▸ WHAT YOU HAVE TO DO: At the line with "index pip: (111, 244)", start repeating the data, and continue line by line through the final line, exactly.

((

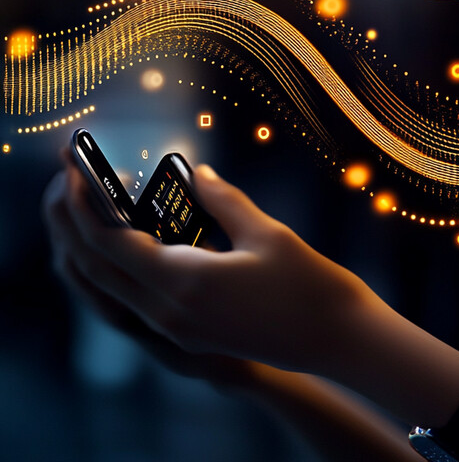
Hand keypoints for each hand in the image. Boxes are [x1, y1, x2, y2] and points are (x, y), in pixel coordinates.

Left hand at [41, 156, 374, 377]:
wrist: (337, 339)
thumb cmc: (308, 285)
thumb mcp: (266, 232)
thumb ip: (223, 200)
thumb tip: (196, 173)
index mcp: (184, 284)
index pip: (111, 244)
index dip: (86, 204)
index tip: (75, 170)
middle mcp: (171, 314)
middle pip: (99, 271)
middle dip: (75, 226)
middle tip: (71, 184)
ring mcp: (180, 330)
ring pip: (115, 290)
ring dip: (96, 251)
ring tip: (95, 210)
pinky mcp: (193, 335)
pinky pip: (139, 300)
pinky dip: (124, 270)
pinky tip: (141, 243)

))

▸ REPLY:
index pip: (111, 244)
index dip: (86, 204)
index tip: (75, 170)
middle mcp: (171, 314)
middle pip: (99, 271)
middle dip: (75, 226)
middle tip: (71, 184)
ring mcp: (180, 330)
ring pip: (115, 290)
ring dip: (96, 251)
ring tip: (95, 210)
pinky mcp: (193, 335)
pinky pip: (139, 300)
pinky dip: (124, 270)
pinky tip: (141, 243)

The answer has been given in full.